▶ _Goal of the exercise_: The word "update": in how many lines of the records does it appear? Reply with the number alone.

[Saved data entries]

"""

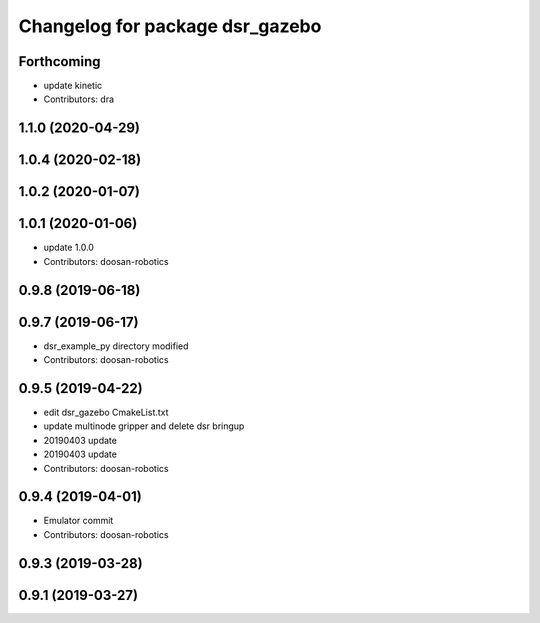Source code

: ^^^^^^^^^^^^^^^^^^^^^^^^^^^^^^^^
Changelog for package dsr_gazebo
^^^^^^^^^^^^^^^^^^^^^^^^^^^^^^^^

Forthcoming
-----------
* update kinetic
* Contributors: dra

1.1.0 (2020-04-29)
------------------

1.0.4 (2020-02-18)
------------------

1.0.2 (2020-01-07)
------------------

1.0.1 (2020-01-06)
------------------
* update 1.0.0
* Contributors: doosan-robotics

0.9.8 (2019-06-18)
------------------

0.9.7 (2019-06-17)
------------------
* dsr_example_py directory modified
* Contributors: doosan-robotics

0.9.5 (2019-04-22)
------------------
* edit dsr_gazebo CmakeList.txt
* update multinode gripper and delete dsr bringup
* 20190403 update
* 20190403 update
* Contributors: doosan-robotics

0.9.4 (2019-04-01)
------------------
* Emulator commit
* Contributors: doosan-robotics

0.9.3 (2019-03-28)
------------------

0.9.1 (2019-03-27)
------------------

"""

▶ _Answer for the task_: 5